§ **Activity**:
Can you lay out every line of text from all the rows below as a Markdown table with the columns No. and Line, skipping blank lines and leaving the pictures out?

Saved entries
BEGIN

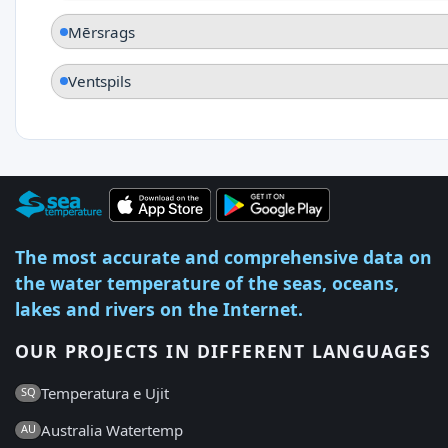
Mērsrags
Ventspils
The most accurate and comprehensive data on
the water temperature of the seas, oceans,
lakes and rivers on the Internet.
OUR PROJECTS IN DIFFERENT LANGUAGES
Temperatura e Ujit
SQ
Australia Watertemp
AU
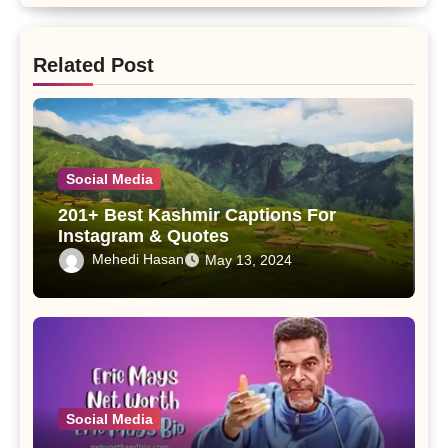
Related Post
Social Media
201+ Best Kashmir Captions For
Instagram & Quotes
Mehedi Hasan
May 13, 2024
Social Media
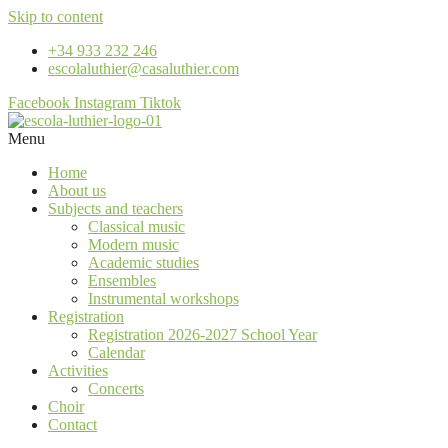
Skip to content
+34 933 232 246
escolaluthier@casaluthier.com
Facebook
Instagram
Tiktok
Menu
Home
About us
Subjects and teachers
Classical music
Modern music
Academic studies
Ensembles
Instrumental workshops
Registration
Registration 2026-2027 School Year
Calendar
Activities
Concerts
Choir
Contact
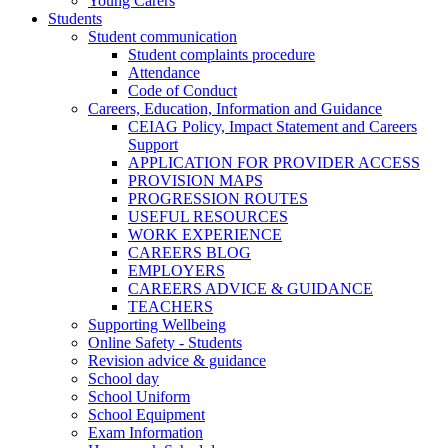
Young Carers
Students
Student communication
Student complaints procedure
Attendance
Code of Conduct
Careers, Education, Information and Guidance
CEIAG Policy, Impact Statement and Careers
Support
APPLICATION FOR PROVIDER ACCESS
PROVISION MAPS
PROGRESSION ROUTES
USEFUL RESOURCES
WORK EXPERIENCE
CAREERS BLOG
EMPLOYERS
CAREERS ADVICE & GUIDANCE
TEACHERS
Supporting Wellbeing
Online Safety - Students
Revision advice & guidance
School day
School Uniform
School Equipment
Exam Information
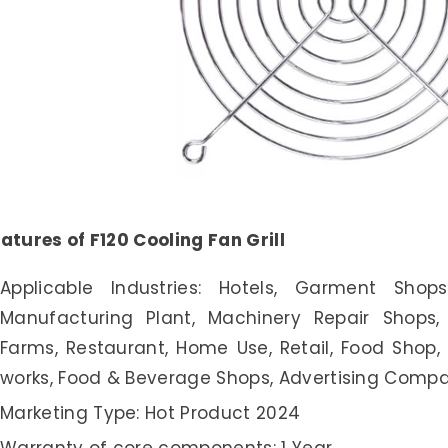
atures of F120 Cooling Fan Grill
Applicable Industries: Hotels, Garment Shops
Manufacturing Plant, Machinery Repair Shops
Farms, Restaurant, Home Use, Retail, Food Shop, 
works, Food & Beverage Shops, Advertising Comp
Marketing Type: Hot Product 2024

END

§ **Answer below**:
| No. | Line |
|---|---|
| 1 | Mērsrags |
| 2 | Ventspils |
| 3 | The most accurate and comprehensive data on |
| 4 | the water temperature of the seas, oceans, |
| 5 | lakes and rivers on the Internet. |
| 6 | OUR PROJECTS IN DIFFERENT LANGUAGES |
| 7 | Temperatura e Ujit |
| 8 | SQ |
| 9 | Australia Watertemp |
| 10 | AU |
| 11 | Related Post |
| 12 | Social Media |
| 13 | 201+ Best Kashmir Captions For |
| 14 | Instagram & Quotes |
| 15 | Mehedi Hasan |
| 16 | May 13, 2024 |
| 17 | Social Media |
| 18 | Skip to content |
| 19 | +34 933 232 246 |
| 20 | escolaluthier@casaluthier.com |
| 21 | Facebook |
| 22 | Instagram |
| 23 | Tiktok |
| 24 | Menu |
| 25 | Home |
| 26 | About us |
| 27 | Subjects and teachers |
| 28 | Classical music |
| 29 | Modern music |
| 30 | Academic studies |
| 31 | Ensembles |
| 32 | Instrumental workshops |
| 33 | Registration |
| 34 | Registration 2026-2027 School Year |
| 35 | Calendar |
| 36 | Activities |
| 37 | Concerts |
| 38 | Choir |
| 39 | Contact |
| 40 | Young Carers |
| 41 | Students |
| 42 | Student communication |
| 43 | Student complaints procedure |
| 44 | Attendance |
| 45 | Code of Conduct |
| 46 | Careers, Education, Information and Guidance |
| 47 | CEIAG Policy, Impact Statement and Careers |
| 48 | Support |
| 49 | APPLICATION FOR PROVIDER ACCESS |
| 50 | PROVISION MAPS |
| 51 | PROGRESSION ROUTES |
| 52 | USEFUL RESOURCES |
| 53 | WORK EXPERIENCE |
| 54 | CAREERS BLOG |
| 55 | EMPLOYERS |
| 56 | CAREERS ADVICE & GUIDANCE |
| 57 | TEACHERS |
| 58 | Supporting Wellbeing |
| 59 | Online Safety - Students |
| 60 | Revision advice & guidance |
| 61 | School day |
| 62 | School Uniform |
| 63 | School Equipment |
| 64 | Exam Information |
| 65 | atures of F120 Cooling Fan Grill |
| 66 | Applicable Industries: Hotels, Garment Shops |
| 67 | Manufacturing Plant, Machinery Repair Shops |
| 68 | Farms, Restaurant, Home Use, Retail, Food Shop,  |
| 69 | works, Food & Beverage Shops, Advertising Comp |
| 70 | Marketing Type: Hot Product 2024 |